As the MTA acts out its political charade of threatening service cuts and the elimination of the student MetroCard program in the hopes of spurring some politicians to action, fare hikes remain the 800-pound gorilla in the room. The Authority could always attempt to avert cuts by drastically raising fares. When I last posed a fare hike solution, 78 percent of my readers said they preferred paying more to suffering through service cuts.
Yesterday, fare hikes and other more equitable funding solutions for the MTA crept back into the news. In a report for the Drum Major Institute on Public Policy, John Petro studied the potential fare hike that will come as early as 2011 and called upon the city to enact congestion pricing. Although congestion pricing remained Petro’s main focus, his fare numbers are alarming. The MTA could have to raise fares by 15 percent or more next year, leaving us with 30-day Unlimited Ride MetroCards that cost over $100.
For the MTA and for New Yorkers, that $100 mark seems to be a bit of a psychological hurdle. The agency, after all, has always had the fare option on the table, and the powers-that-be could have opted to jack up the prices of a ride years ago. By doing so, they should shift the fare burden onto the backs of their riders to a nearly unprecedented level the world over. Already, New Yorkers pay far more through farebox revenue than their international peers do for what is ostensibly a public good. Why not make the system fully dependent upon fares?

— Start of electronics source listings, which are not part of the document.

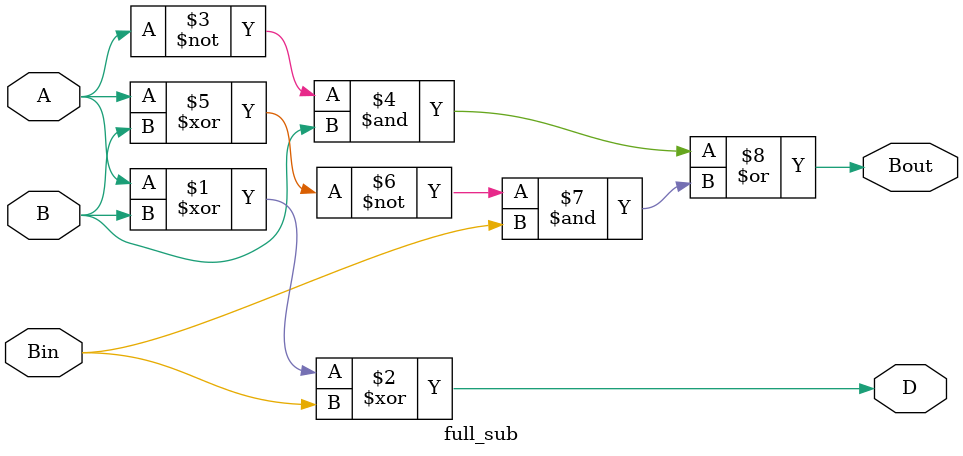
<source format=v>
module full_sub (
	input wire A,
	input wire B,
	input wire Bin,
	output wire D,
	output wire Bout
);
assign D = A ^ B ^ Bin;
assign Bout = (~A & B) | (~(A ^ B) & Bin);
endmodule

</source>
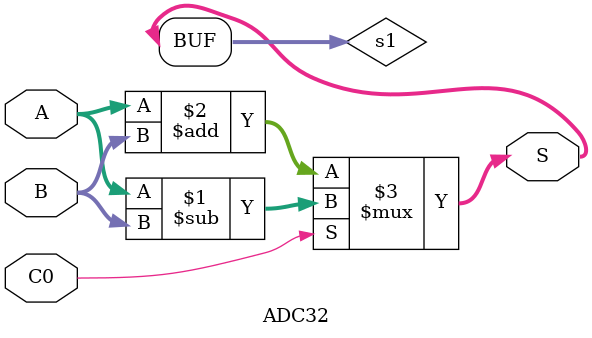
<source format=v>
`timescale 1ns / 1ps
module ADC32(input [31:0] A, 			//´ø½øÎ»µÄ32Î»¼Ó¼õÆ÷£¬¿¼ÂÇÎÞ·ûºÅÊý¼æÈÝ¡£ÔÚÉè¼ÆALUµÄsltÖ¸ÁîÉÏÓÐÇø±ð
				 input [31:0] B, 
				 input C0,		//×îµÍ½øÎ»ÊäÈë
				 output [32:0]S
				  );
				  
	wire [32:0]s1;
	assign s1 = (C0 ? A - B : A + B);
	assign S = s1;

endmodule

</source>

The main problem here is one that gets to the very root of the subway system. Is mass transit in New York City a vital part of city life that the government should support or is it an unnecessary luxury that should fund itself? To become self-sustaining, the MTA would have to raise fares to such a degree that ridership would necessarily decline. Many people simply would not be able to afford paying $100, $125, $150 for a monthly pass, and the per-ride cost would soar past $3. Ridership would decline, and thus, to compensate for that missing revenue, the MTA would have to raise prices even more. It would be a vicious, vicious circle indeed.
If the MTA is a vital part of city life and the state economy — which it is — then the government should be assisting it more than it does. If the MTA makes New York City possible, if the subways allow for people to live far from their offices in affordable neighborhoods in commute in over many miles for just the current swipe of a MetroCard, then the government shouldn’t be allowing the MTA’s services to slide, their fares to creep up too high or the agency’s finances to slide into turmoil.
And so we arrive at the threat of a $100 MetroCard. When the unlimited card was first introduced on July 4, 1998, the card cost $63. Today, it costs $89, and that increase is outpacing inflation by over seven percent. When the MTA breaks that $100 barrier, many people will no longer view the 30-Day as a necessity. Rather, a triple-digit price tag makes it a luxury. Even if the card remains a good deal — and it will because the pay-per-ride price continues to ride — many people will be hard pressed afford that $100 outlay every month.
In the end, as Petro details in his report and urges in a Daily News op-ed, congestion pricing should hold the solution. Implementing congestion pricing to avoid fare hikes and the end of the student MetroCard program would save a family of four $2300 a year while contributing to the overall economic and environmental health of New York City. As those prices creep ever higher and the MTA slides closer to financial disaster, it is time again to consider congestion pricing. That $100 MetroCard may be inevitable, but we can try to push it off for as long as possible.